AI broke that connection. The person with the reasoning is no longer the one producing the output.

Watch any developer use Cursor, Copilot, Claude Code:

The prompt lifecycle: Prompt, Get code, Accept, Tweak, Ship, Delete the prompt — fading from alive to dead

That prompt captured intent; why this code should exist in this shape for this situation. Gone. Next quarter the model improves. The code doesn't. It's coral. Frozen snapshot of a dead prompt.

This isn't a story about losing something. We never had it.

The bottleneck didn't disappear; it shifted. At Los Alamos it shifted from "can you execute this calculation" to "can you formulate the right question." Now it's shifting from "can you write this code" to "do you know what to write and why."

Intent is the bottleneck. And we have nothing for it.
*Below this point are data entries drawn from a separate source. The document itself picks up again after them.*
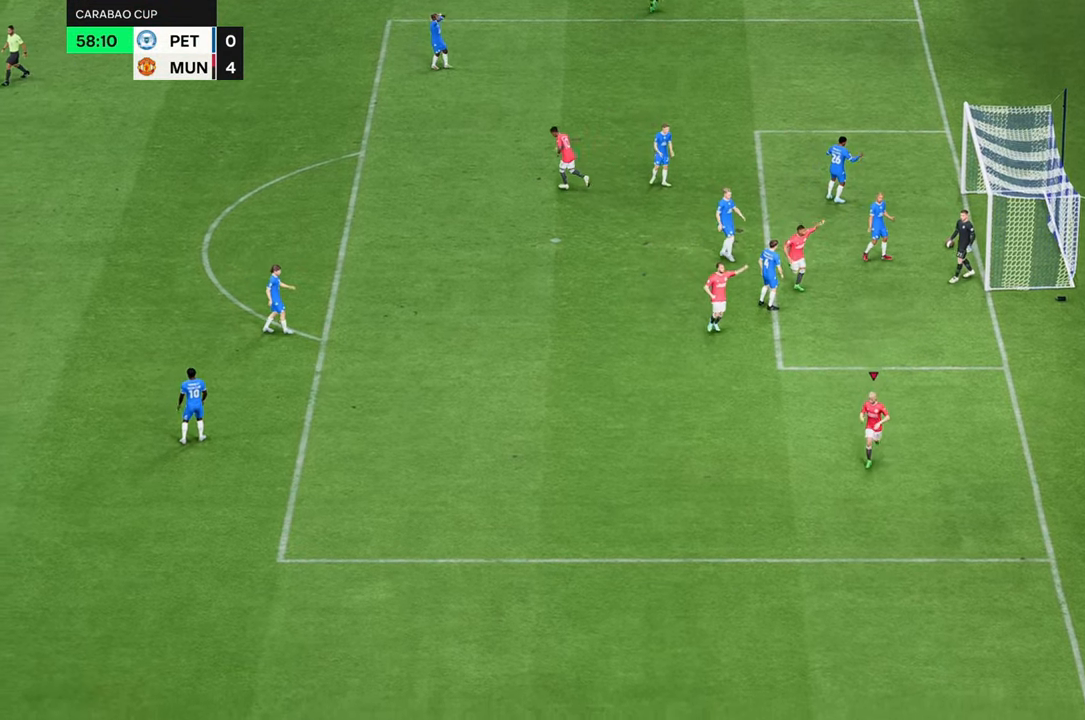
{"dt_ms": 500, "buttons": [], "left_stick": "left", "right_stick": "center", "events": [[483, "left_stick", "left"]]}
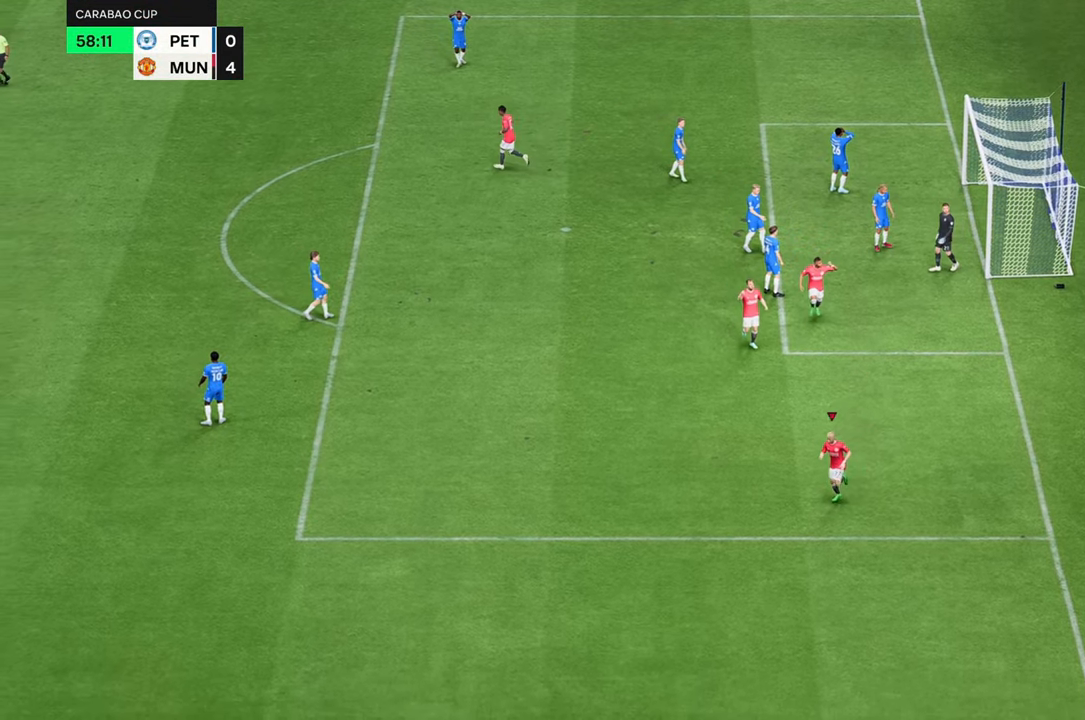
{"dt_ms": 500, "buttons": [], "left_stick": "left", "right_stick": "center", "events": [[167, "left_stick", "down-left"], [333, "left_stick", "left"]]}
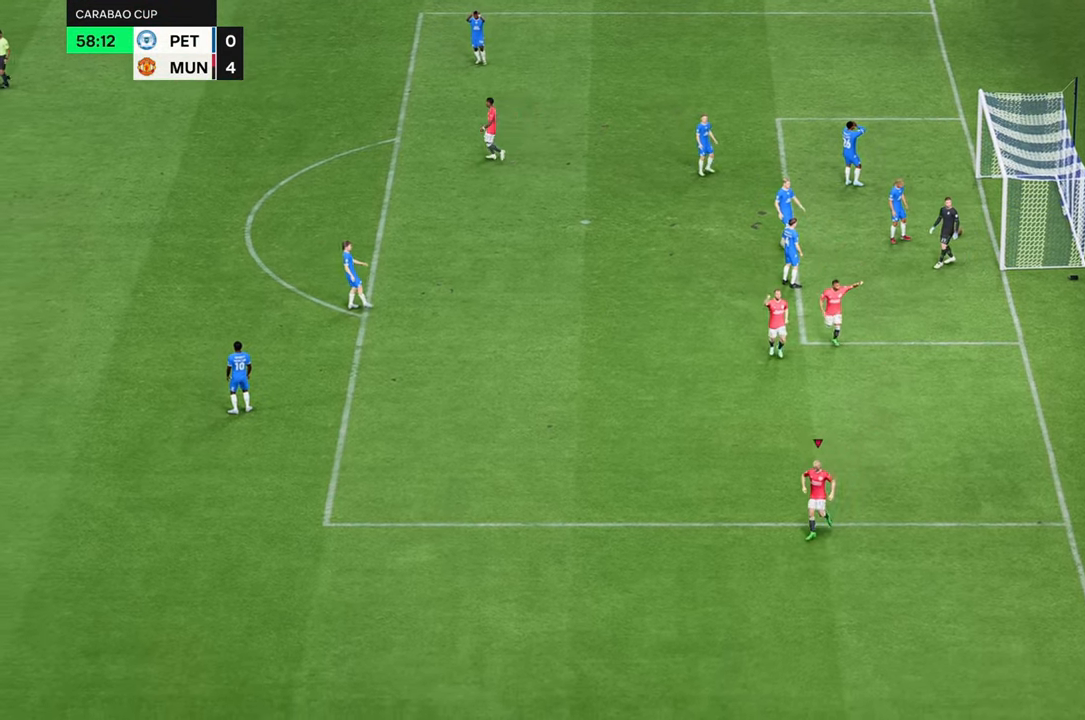
{"dt_ms": 500, "buttons": [], "left_stick": "up-left", "right_stick": "center", "events": [[500, "left_stick", "up-left"]]}
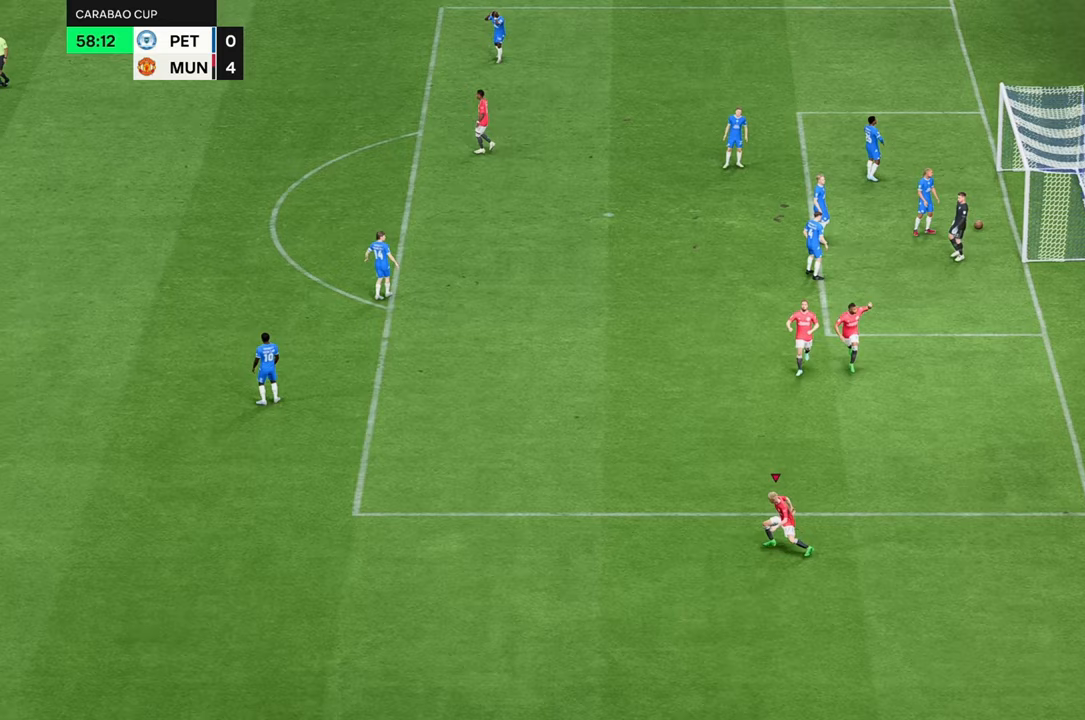
{"dt_ms": 500, "buttons": [], "left_stick": "left", "right_stick": "center", "events": [[367, "left_stick", "left"]]}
Before you say "Jira": no. Jira captures work assignments, not reasoning. "As a user I want to..." is a template for task delegation. There's no provenance. No connection to the source material that informed the decision. You can't traverse from a deployed handler back through a Jira ticket to the user interview that shaped the requirement. The ticket closes and the reasoning dies with it, same as a deleted prompt. Same with Linear. Notion. Basecamp. All of them. They track what needs to be done and who's doing it. None of them track why it should exist or where that reasoning came from.

They're to-do lists masquerading as knowledge systems.

A Confession

After forty-one years of writing code, I'm not sure I'm a software engineer anymore. I'm not sure what to call what I do now. The closest word I have is philosopher, and that feels so alien.

But the work is reasoning about what should exist and why, and letting machines handle the rest. Capturing the intent; claims, sources, constraints, trade-offs, rejected alternatives; in a structure that survives me. Building something where the organism stays alive, not just the coral.

Philosopher. It's always been the job.